● **Selected passage**:
══════

The Illusion of Inclusion: How We Fail Students with Learning Disabilities
The education world is abuzz trying to make sense of disheartening findings that, since 2013, scores in reading and math have gone down or remained stagnant across fourth and eighth grades. What we aren't talking about, however, is the performance of students with disabilities, who continue to lack proficiency at astounding rates.
"It's OK to say dyslexia!" U.S. Secretary of Education Arne Duncan tweeted shortly before his agency released guidance targeting the needs of the 2.5 million students with a learning disability. But while the government highlights the unique needs of students with learning disabilities, they are seemingly getting lost in misguided policies and practices in the name of educational equity.
Access to equal educational opportunities for students with disabilities has been a hard-won battle. In 1975, President Ford signed the first comprehensive federal law acknowledging the educational rights of students with disabilities. The Education for All Handicapped Children Act, since amended and renamed the Individuals with Disabilities Education Act, was the result of years of advocacy that highlighted the inadequate (or nonexistent) services for millions of students with special needs.
Forty years later, we are losing sight of where we started.
We are now in an era where many schools endorse and embrace the goal of full inclusion for students with disabilities. And undoubtedly, inclusion is key to obtaining educational and social equity.
Unfortunately, inclusion is often falsely translated to mean the "place" where teaching and learning occurs, stemming from the ideological belief all students should be educated in the general education classroom--that instruction provided outside of this setting is akin to segregation. While general education can and should be strengthened to better meet the needs of all students, for many students these practices alone are not enough.

══════

● **Information provided**:
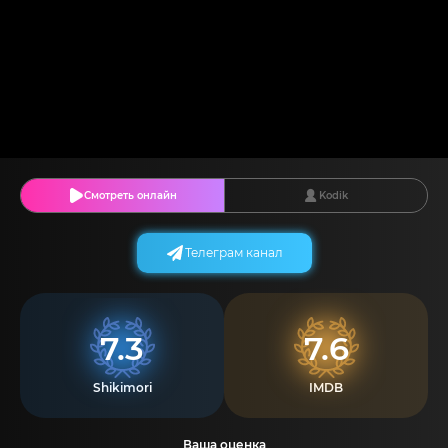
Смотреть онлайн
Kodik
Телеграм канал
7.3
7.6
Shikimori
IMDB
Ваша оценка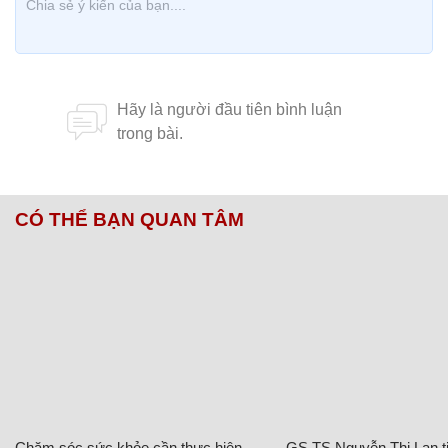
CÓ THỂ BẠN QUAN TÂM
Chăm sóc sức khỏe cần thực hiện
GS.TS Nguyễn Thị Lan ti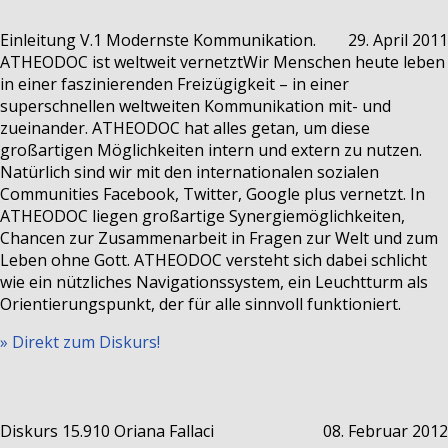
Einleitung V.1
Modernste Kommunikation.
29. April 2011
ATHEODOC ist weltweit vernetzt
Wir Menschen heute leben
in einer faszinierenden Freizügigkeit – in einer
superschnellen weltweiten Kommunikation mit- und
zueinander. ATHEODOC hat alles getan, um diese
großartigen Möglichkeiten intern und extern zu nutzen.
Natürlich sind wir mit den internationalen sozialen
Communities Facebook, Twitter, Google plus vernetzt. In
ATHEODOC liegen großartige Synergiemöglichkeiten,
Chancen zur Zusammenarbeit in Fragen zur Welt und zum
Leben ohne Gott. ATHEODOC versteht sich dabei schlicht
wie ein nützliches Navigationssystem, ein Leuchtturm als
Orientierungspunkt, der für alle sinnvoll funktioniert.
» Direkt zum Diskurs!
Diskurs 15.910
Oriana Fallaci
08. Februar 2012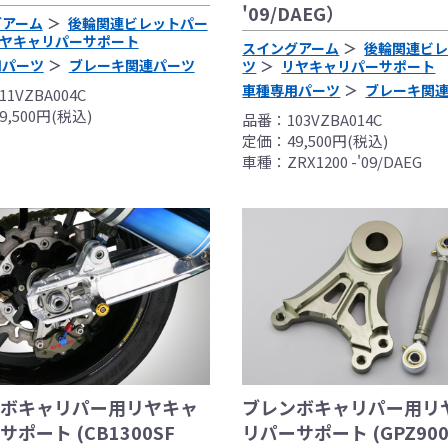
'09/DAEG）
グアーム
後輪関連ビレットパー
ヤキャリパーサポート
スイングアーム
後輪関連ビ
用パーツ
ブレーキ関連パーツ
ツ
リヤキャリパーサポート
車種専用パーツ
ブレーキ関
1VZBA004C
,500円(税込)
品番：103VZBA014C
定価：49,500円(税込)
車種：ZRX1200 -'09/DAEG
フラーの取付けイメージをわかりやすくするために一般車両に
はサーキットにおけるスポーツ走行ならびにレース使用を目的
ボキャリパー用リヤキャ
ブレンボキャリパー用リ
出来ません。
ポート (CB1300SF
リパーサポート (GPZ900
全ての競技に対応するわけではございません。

══════

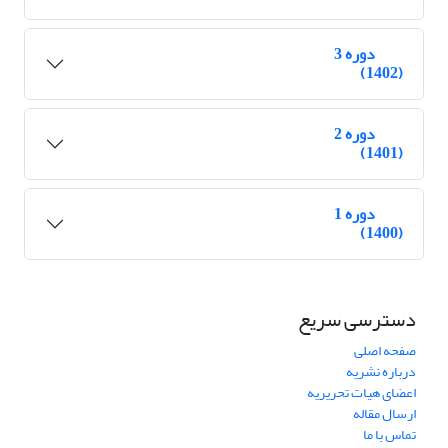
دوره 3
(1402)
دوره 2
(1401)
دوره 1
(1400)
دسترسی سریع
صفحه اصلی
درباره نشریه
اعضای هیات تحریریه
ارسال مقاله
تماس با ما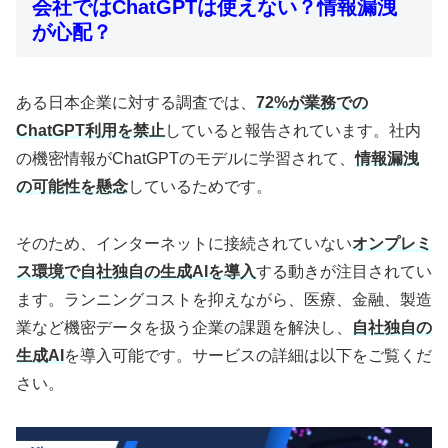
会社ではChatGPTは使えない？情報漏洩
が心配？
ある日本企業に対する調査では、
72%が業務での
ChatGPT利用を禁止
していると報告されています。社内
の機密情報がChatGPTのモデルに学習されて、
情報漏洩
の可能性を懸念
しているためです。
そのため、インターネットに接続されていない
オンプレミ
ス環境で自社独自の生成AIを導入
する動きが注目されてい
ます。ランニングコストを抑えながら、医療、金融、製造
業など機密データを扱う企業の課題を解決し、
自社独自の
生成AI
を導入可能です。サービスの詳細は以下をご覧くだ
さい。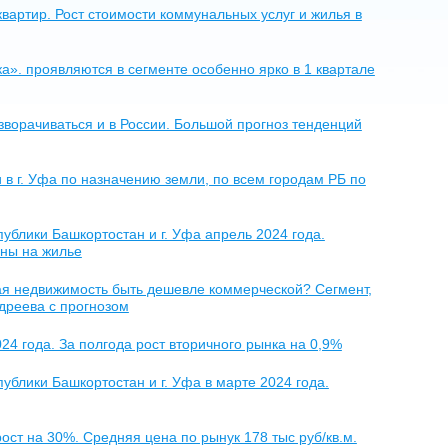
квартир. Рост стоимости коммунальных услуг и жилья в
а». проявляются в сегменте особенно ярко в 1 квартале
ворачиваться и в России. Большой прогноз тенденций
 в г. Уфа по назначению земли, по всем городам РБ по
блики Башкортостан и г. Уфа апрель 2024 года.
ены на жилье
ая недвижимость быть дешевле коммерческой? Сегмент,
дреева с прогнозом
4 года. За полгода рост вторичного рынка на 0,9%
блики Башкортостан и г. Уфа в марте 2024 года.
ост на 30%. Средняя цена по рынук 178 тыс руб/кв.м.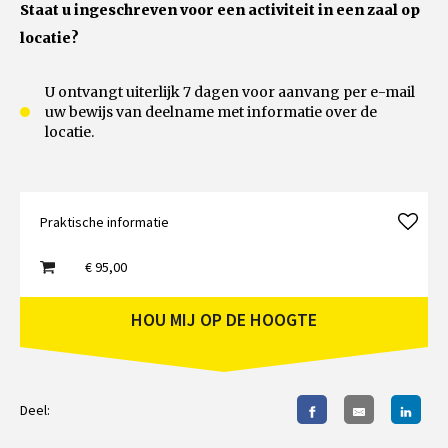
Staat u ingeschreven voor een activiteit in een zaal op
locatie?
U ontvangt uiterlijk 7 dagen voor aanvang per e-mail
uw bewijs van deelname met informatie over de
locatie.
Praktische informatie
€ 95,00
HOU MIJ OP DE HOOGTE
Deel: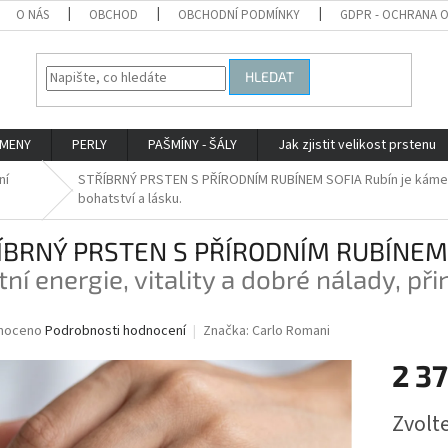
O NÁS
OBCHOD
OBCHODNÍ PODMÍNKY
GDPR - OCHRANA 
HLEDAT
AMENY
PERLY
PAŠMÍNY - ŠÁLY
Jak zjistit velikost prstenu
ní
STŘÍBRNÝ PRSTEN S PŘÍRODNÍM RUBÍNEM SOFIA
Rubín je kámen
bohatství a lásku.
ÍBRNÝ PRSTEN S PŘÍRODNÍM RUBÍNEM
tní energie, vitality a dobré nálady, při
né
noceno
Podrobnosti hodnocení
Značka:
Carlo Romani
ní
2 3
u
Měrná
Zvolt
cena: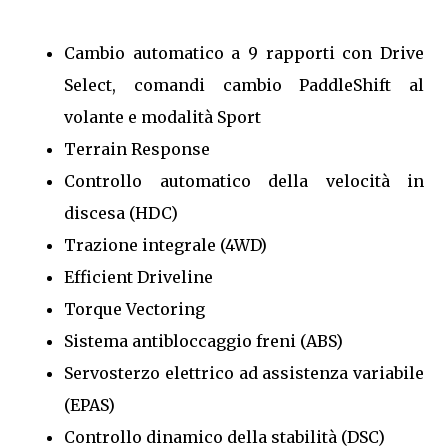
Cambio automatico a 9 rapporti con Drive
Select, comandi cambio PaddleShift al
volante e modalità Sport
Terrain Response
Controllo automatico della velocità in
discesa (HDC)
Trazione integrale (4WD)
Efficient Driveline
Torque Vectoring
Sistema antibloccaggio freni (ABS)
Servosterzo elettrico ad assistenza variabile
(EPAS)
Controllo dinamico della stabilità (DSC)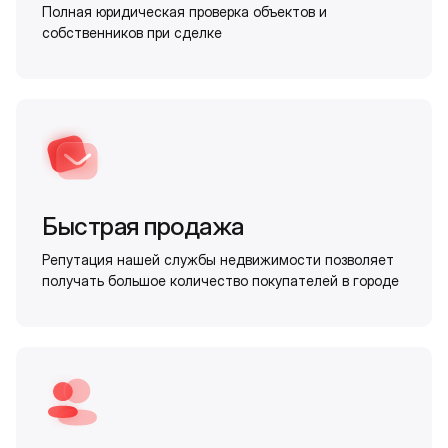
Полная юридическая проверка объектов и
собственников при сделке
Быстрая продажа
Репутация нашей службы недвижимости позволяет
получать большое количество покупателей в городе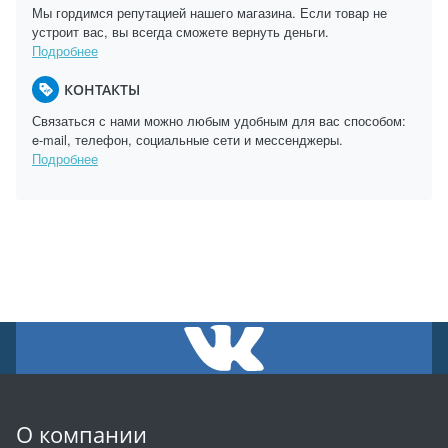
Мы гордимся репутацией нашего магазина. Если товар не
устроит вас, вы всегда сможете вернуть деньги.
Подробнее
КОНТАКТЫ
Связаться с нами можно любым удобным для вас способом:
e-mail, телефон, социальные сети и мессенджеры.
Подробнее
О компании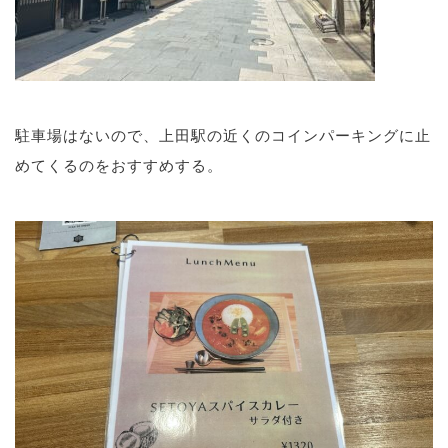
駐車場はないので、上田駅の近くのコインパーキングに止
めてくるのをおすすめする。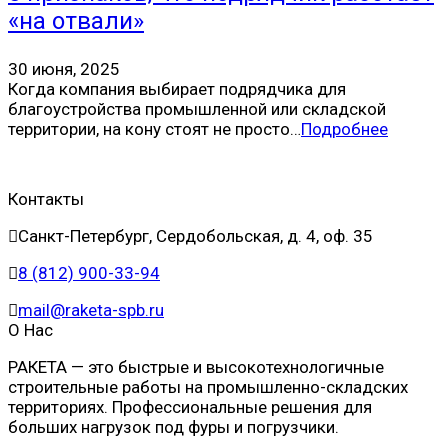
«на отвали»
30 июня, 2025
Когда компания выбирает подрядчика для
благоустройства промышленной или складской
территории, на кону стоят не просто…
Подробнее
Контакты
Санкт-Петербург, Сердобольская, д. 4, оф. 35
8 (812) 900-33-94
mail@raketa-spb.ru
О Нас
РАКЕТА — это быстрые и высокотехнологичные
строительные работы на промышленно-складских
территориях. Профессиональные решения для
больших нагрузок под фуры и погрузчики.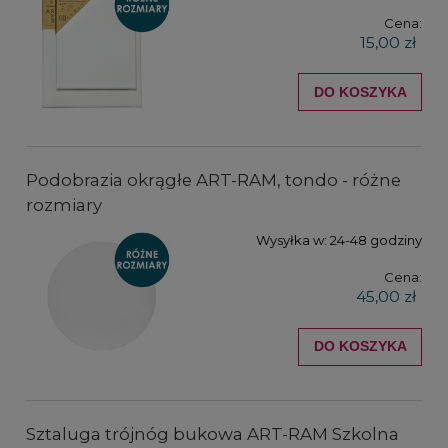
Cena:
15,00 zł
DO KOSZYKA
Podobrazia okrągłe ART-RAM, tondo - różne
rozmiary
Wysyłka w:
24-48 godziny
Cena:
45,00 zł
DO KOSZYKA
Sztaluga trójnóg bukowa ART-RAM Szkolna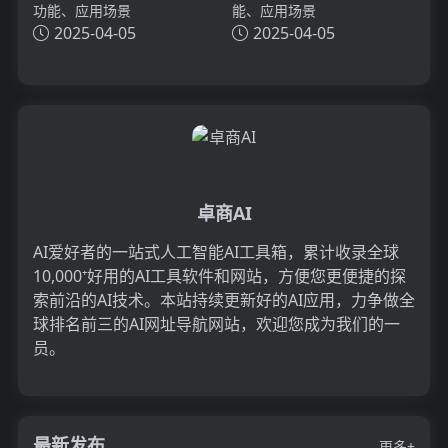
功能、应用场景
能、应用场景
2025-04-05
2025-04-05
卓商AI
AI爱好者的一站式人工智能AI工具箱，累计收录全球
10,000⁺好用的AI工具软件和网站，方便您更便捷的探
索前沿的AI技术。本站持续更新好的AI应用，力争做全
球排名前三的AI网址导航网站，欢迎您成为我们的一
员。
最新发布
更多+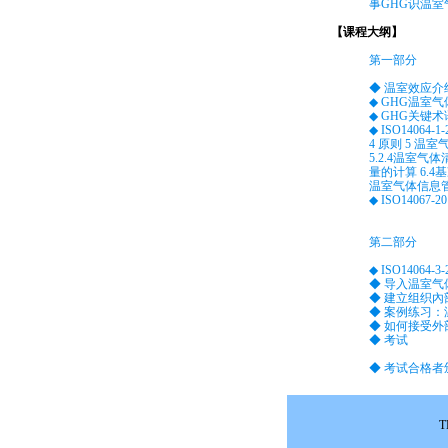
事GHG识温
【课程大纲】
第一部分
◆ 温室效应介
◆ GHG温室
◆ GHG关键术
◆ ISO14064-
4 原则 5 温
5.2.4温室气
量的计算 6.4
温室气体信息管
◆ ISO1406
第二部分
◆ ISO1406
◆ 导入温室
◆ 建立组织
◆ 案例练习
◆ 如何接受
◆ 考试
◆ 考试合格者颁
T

══════

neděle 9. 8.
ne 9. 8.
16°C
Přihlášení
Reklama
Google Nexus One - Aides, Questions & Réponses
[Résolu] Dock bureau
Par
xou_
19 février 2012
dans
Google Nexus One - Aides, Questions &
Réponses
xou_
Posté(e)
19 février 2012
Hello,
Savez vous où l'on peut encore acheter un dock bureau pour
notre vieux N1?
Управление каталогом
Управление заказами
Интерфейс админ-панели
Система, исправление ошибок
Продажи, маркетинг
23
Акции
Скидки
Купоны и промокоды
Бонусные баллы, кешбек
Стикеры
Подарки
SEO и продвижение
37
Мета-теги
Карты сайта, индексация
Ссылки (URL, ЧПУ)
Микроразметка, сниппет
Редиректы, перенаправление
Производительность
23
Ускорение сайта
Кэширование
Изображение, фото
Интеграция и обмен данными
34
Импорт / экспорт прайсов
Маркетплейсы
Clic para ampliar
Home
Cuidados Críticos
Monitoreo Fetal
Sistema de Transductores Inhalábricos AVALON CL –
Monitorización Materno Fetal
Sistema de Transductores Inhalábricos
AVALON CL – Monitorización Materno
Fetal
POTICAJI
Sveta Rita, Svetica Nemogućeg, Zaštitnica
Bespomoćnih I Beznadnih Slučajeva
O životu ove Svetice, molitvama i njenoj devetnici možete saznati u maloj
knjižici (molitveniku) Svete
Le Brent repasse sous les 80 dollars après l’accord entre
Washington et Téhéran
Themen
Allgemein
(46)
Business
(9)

══════

● **Activity A**: Copy from the article on students with learning disabilities the part that opens with the words containing "The Illusion of" and closes with "of educational equity.".
● **Activity B**: Continue the article on students with learning disabilities from where it stops.

● **Final answer A**:
The Illusion of Inclusion: How We Fail Students with Learning Disabilities
The education world is abuzz trying to make sense of disheartening findings that, since 2013, scores in reading and math have gone down or remained stagnant across fourth and eighth grades. What we aren't talking about, however, is the performance of students with disabilities, who continue to lack proficiency at astounding rates.
"It's OK to say dyslexia!" U.S. Secretary of Education Arne Duncan tweeted shortly before his agency released guidance targeting the needs of the 2.5 million students with a learning disability. But while the government highlights the unique needs of students with learning disabilities, they are seemingly getting lost in misguided policies and practices in the name of educational equity.

● **Final answer B**:
Students with learning disabilities are bright and capable but have seemingly unexplained and significant challenges with specific academic skills (reading, writing, math, or a combination). These difficulties are brain-based, not related to the home environment, student motivation or attitude, or other developmental delays. For this group of kids, who represent more than 40 percent of students receiving special education services, school can quickly become a frustrating place.
These students need something more, and reducing their access to specialized services is educational inequity hiding under a shroud of blind ideology. Inclusion need not be exclusive of students receiving instruction from professionals who have specialized knowledge on teaching methods that meet their unique learning needs.
While the Department of Education has emphasized our responsibility to help students with learning disabilities reach their full potential, we know these students experience one of the highest dropout rates (19 percent) among all students with disabilities. More discouragingly, national data have shown that students with learning disabilities have high rates of school disciplinary problems, criminal activity, and unemployment or underemployment as young adults. According to the Nation's Report Card, only 12 percent of fourth graders with disabilities are performing at a level of proficiency in reading, and only 16 percent in mathematics. These outcomes should make it clear the struggle for educational equity for all students is a story still unfolding.
It is true the goal of full inclusion has always been educational equity. But many schools insist "inclusion" is defined by placement in the general education classroom and, as such, students lose access to supplemental instruction that takes place in a resource setting. More concerning, even while this approach has resulted in less than hopeful results, special education services are being diminished.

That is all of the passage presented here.